Dalla discussione e dal contenuto del documento emerge un quadro allarmante. La normativa non dà risposte efficaci e accade un fatto paradossale: se da una parte il Ministero spende risorse in pubblicità per spingere le persone ad avere il coraggio di denunciare, dall’altro lo Stato non accompagna le vittime nel percorso di effettiva tutela.

L’importante lavoro è diviso in due parti. La prima parte si occupa della “vittima della criminalità organizzata”, (curata dalla stessa Fronte); la seconda, che riguarda “La normativa di tutela e di sostegno in vigore”, è stata curata invece da Antonia Nicolini.

I partecipanti al corso erano avvocati, funzionari delle P.A., ispettori di Polizia e anche studenti universitari di Giurisprudenza e Sociologia. I lavori svolti in gruppi e anche in modo individuale hanno affrontato tematiche diverse: dalle interdittive antimafia ai testimoni di giustizia, dai beni confiscati all’analisi di grandi fenomeni mafiosi tipo “Mafia capitale”. Tra i presenti alla discussione anche i testimoni di giustizia Rocco Mangiardi e Matteo Luzza, il referente di Libera Vibo mons. Giuseppe Fiorillo, Sabrina Garofolo di Libera Cosenza, il presidente dell’associazione “la Goccia” Michele Napolitano e il dirigente scolastico Francesca Viscone.

Ricco di personalità di varia provenienza ed esperienza il comitato scientifico e i docenti.
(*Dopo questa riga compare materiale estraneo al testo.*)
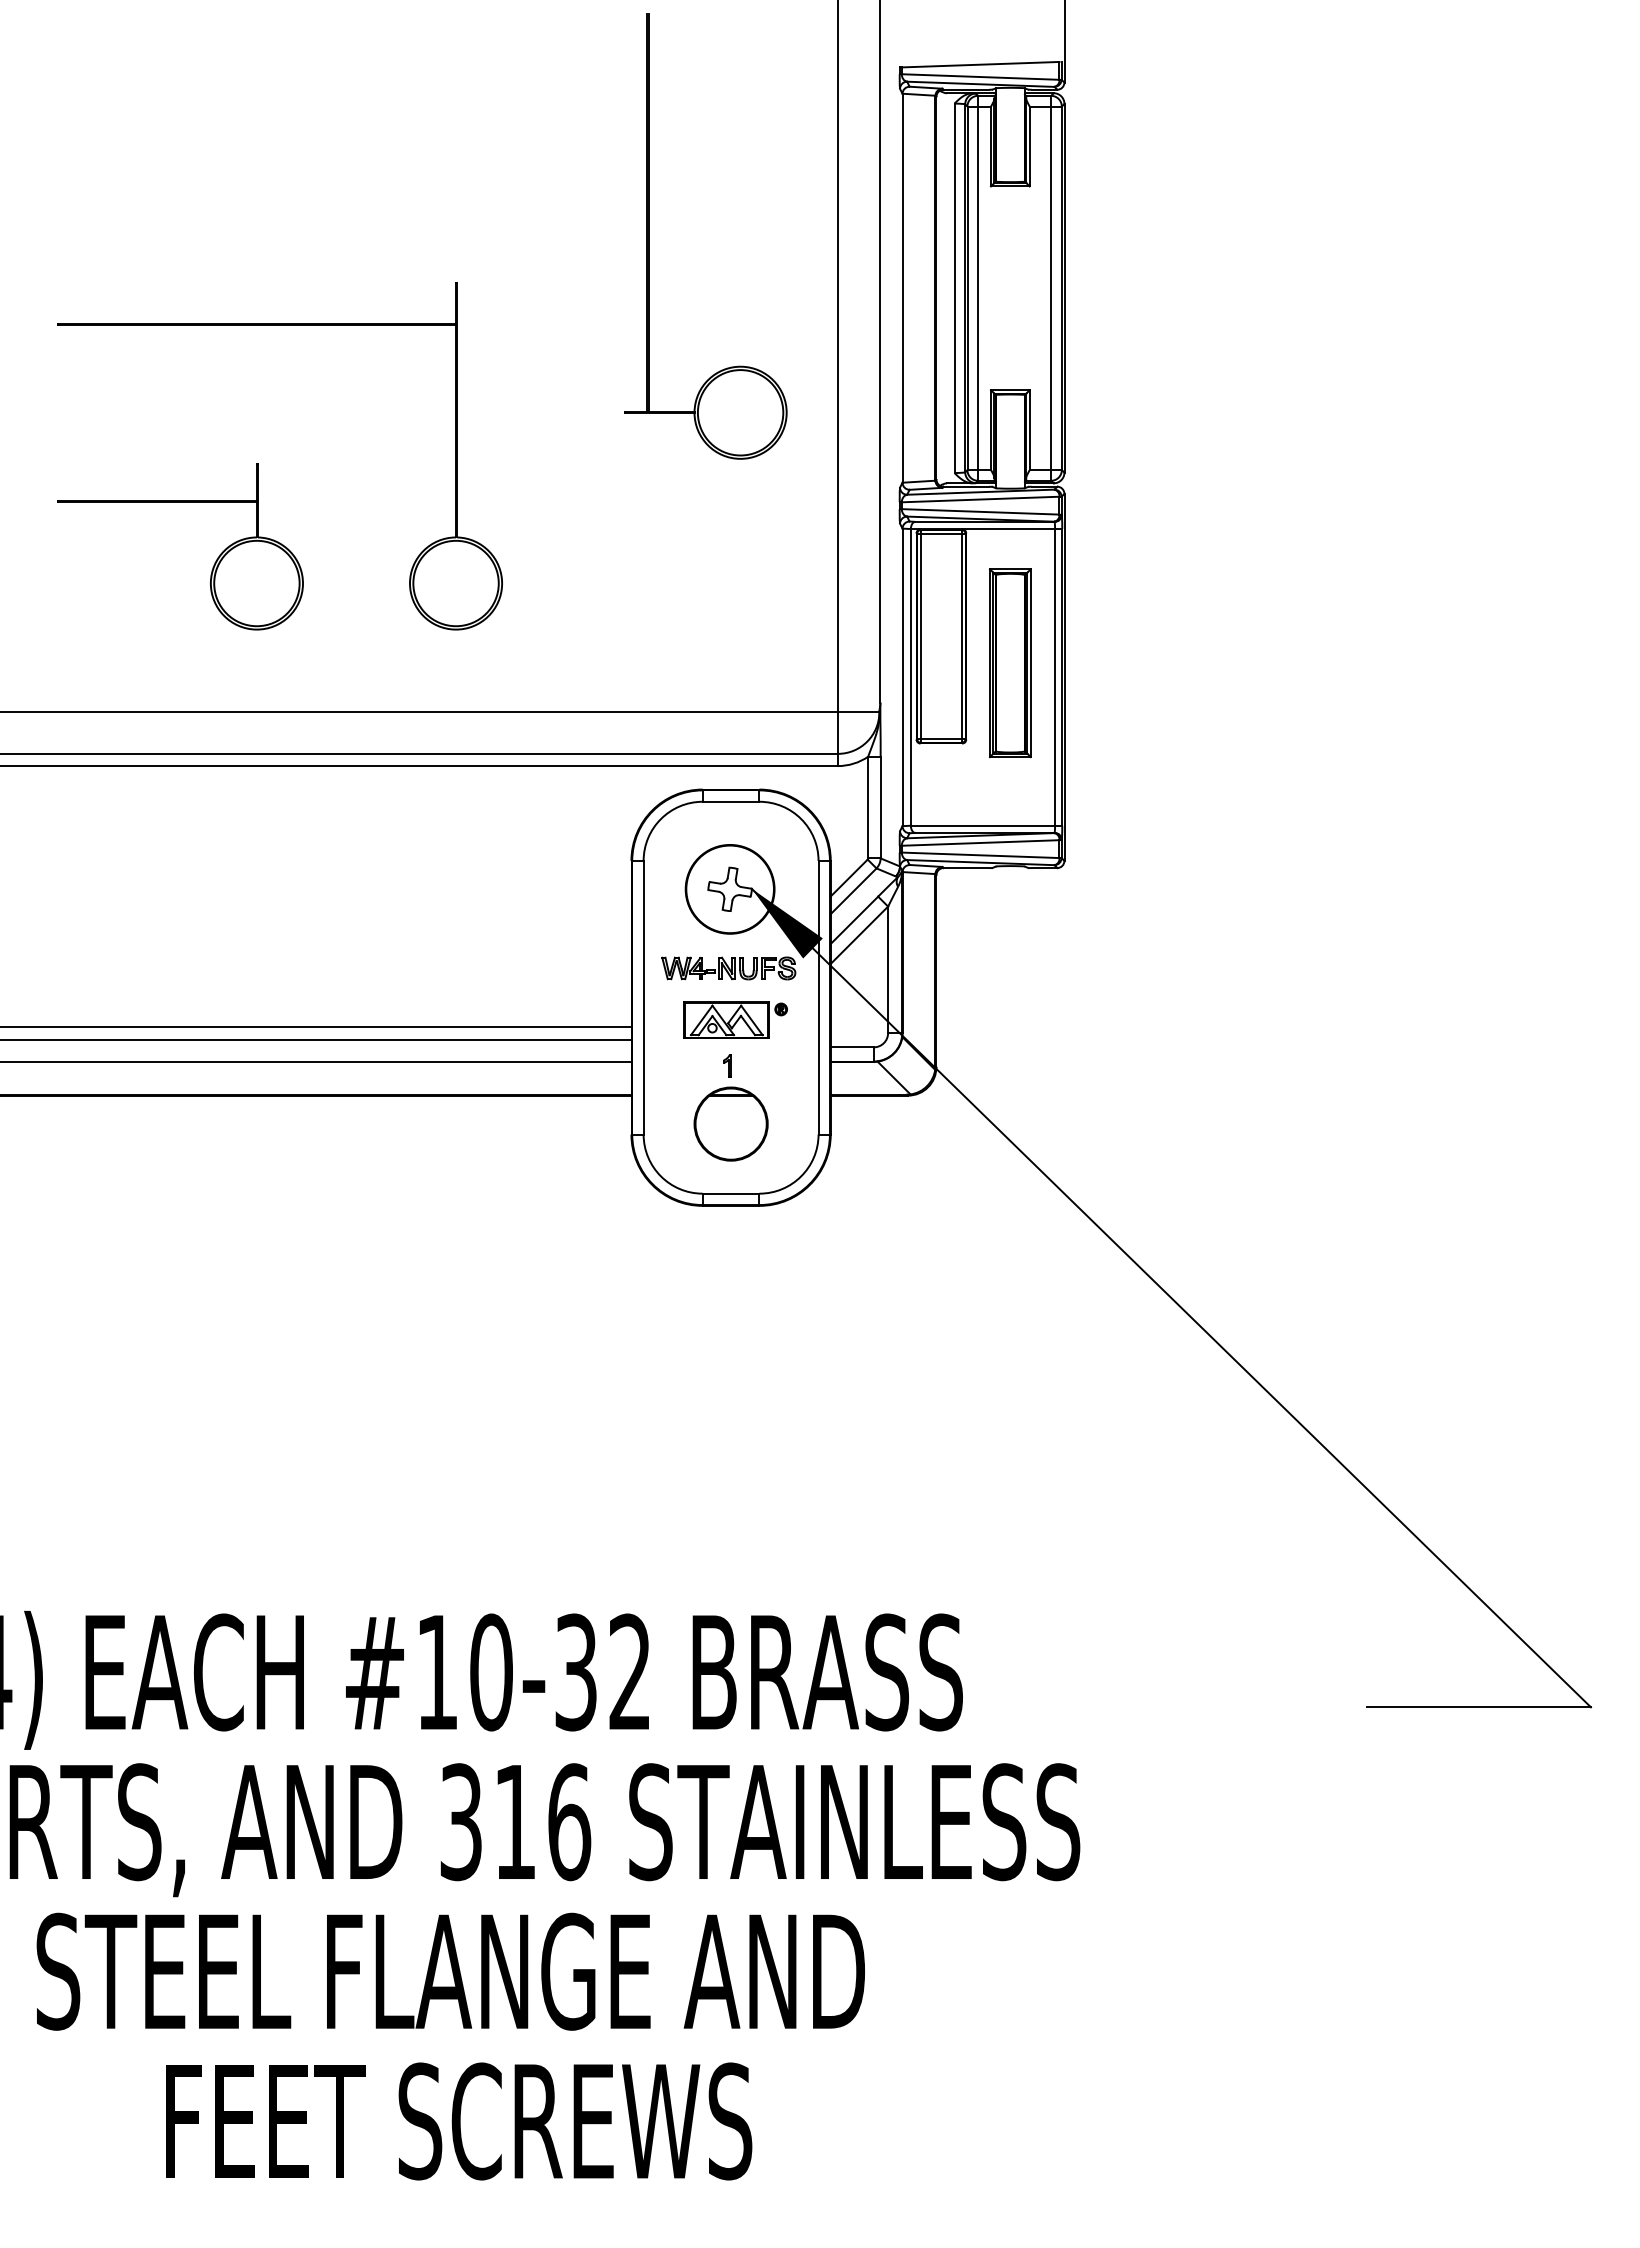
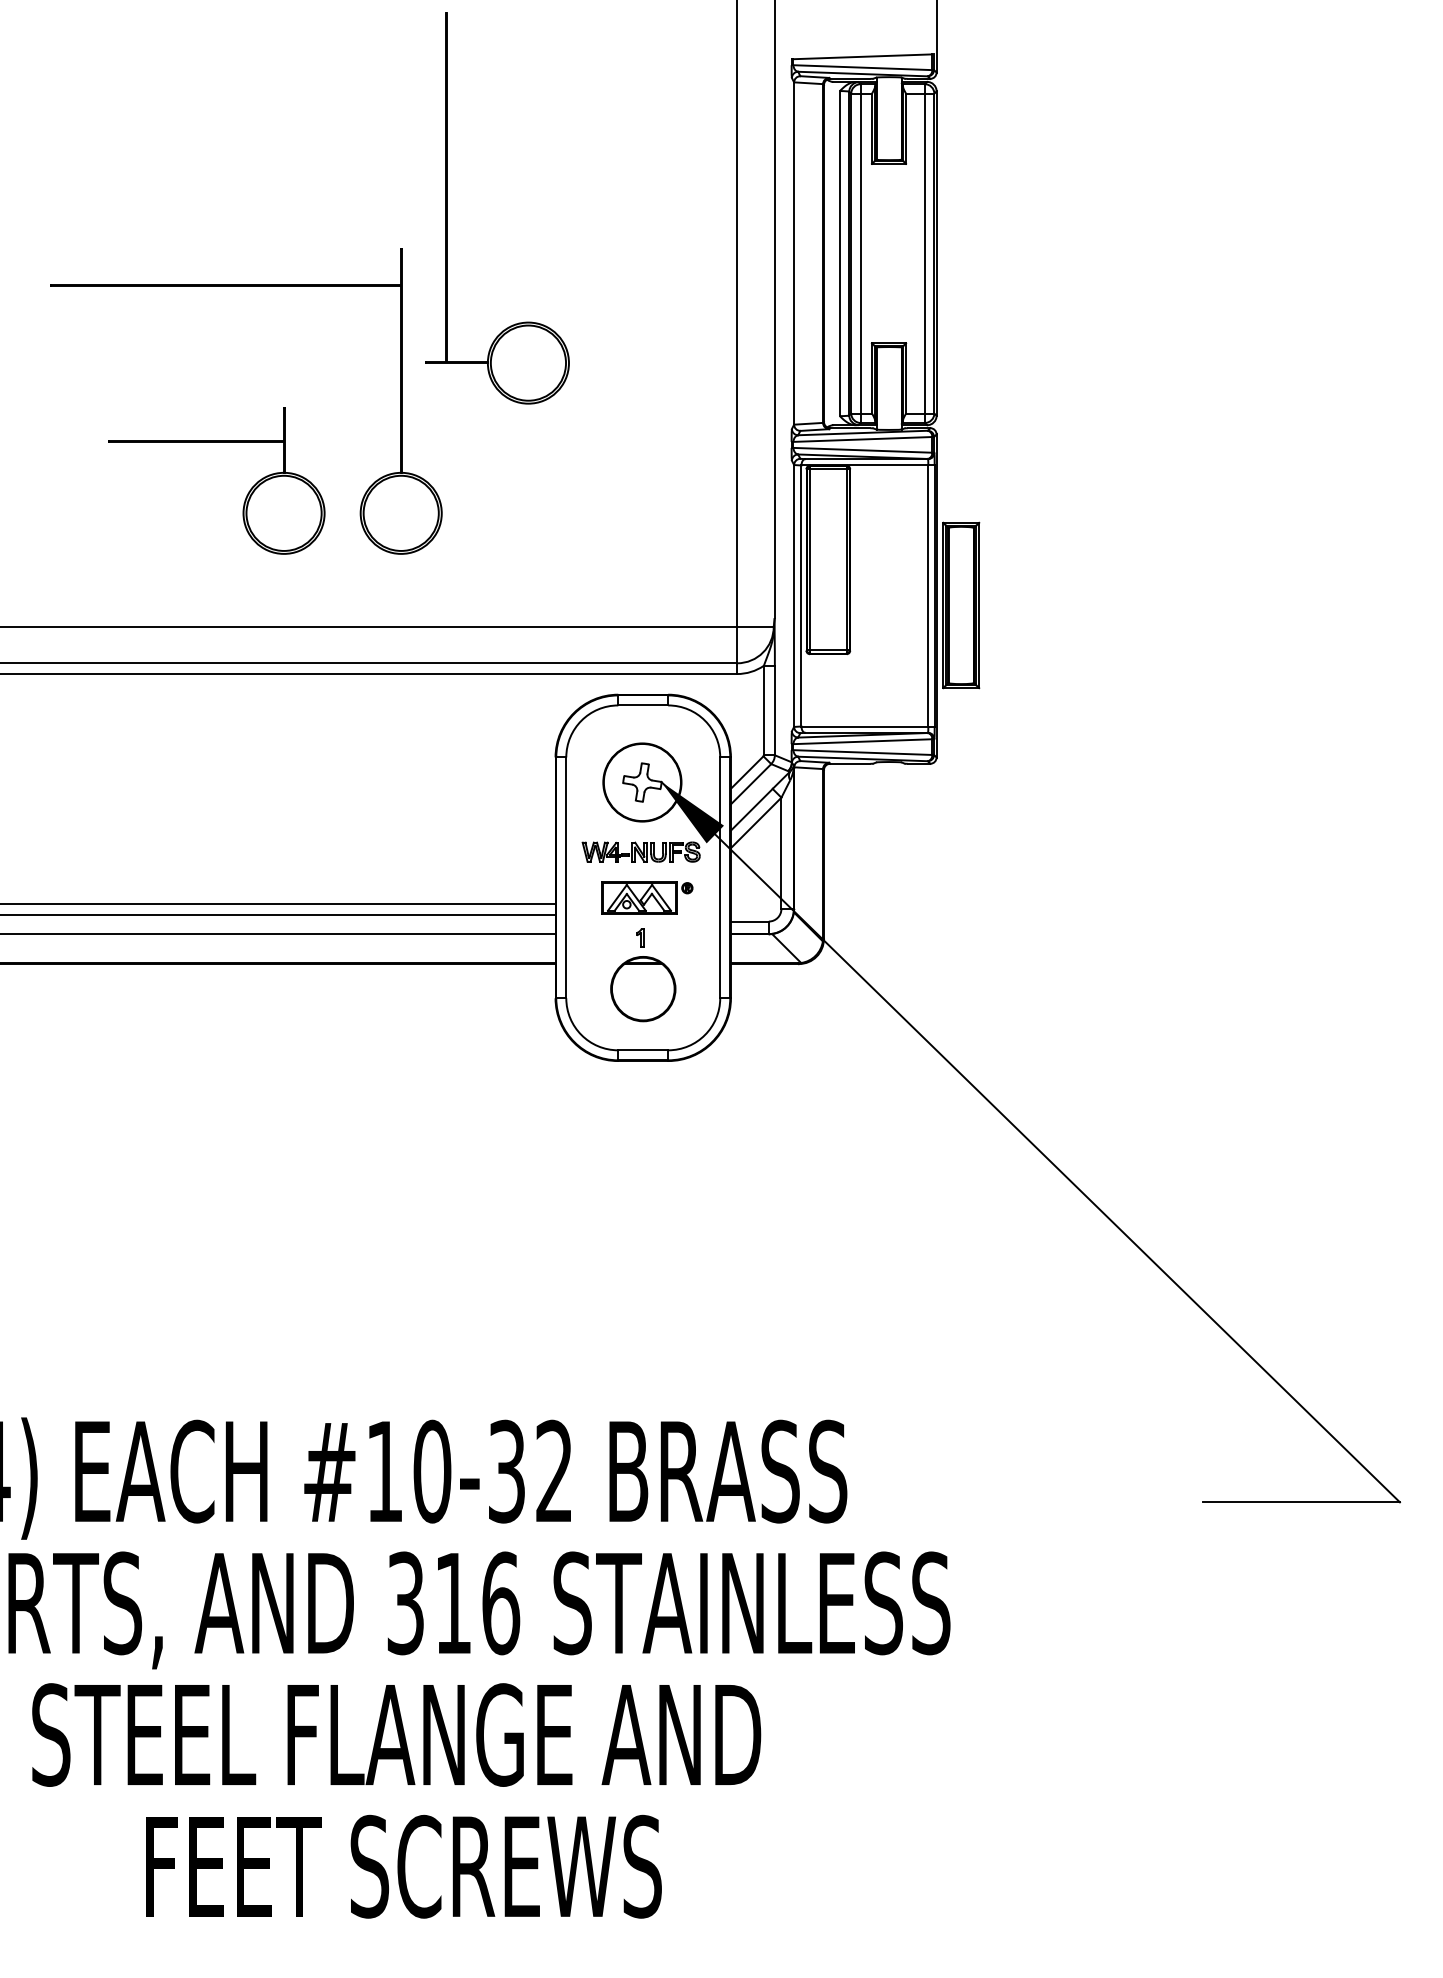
part: (649, 236) -> (448, 208), moved
part: (214, 562) -> (246, 494), moved
part: (1010, 663) -> (961, 605), moved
Oltre alla Manzini, alla Napoli e a Mete, hanno partecipato tra gli altri Alfredo Mantovano (con diversi incarichi governativi alle spalle), Il Procuratore generale di Bologna Emilio Le Donne, Maura Ranieri (Diritto del Lavoro), Alberto Siracusano (psichiatra), Don Giacomo Panizza (fondatore della Comunità Progetto Sud).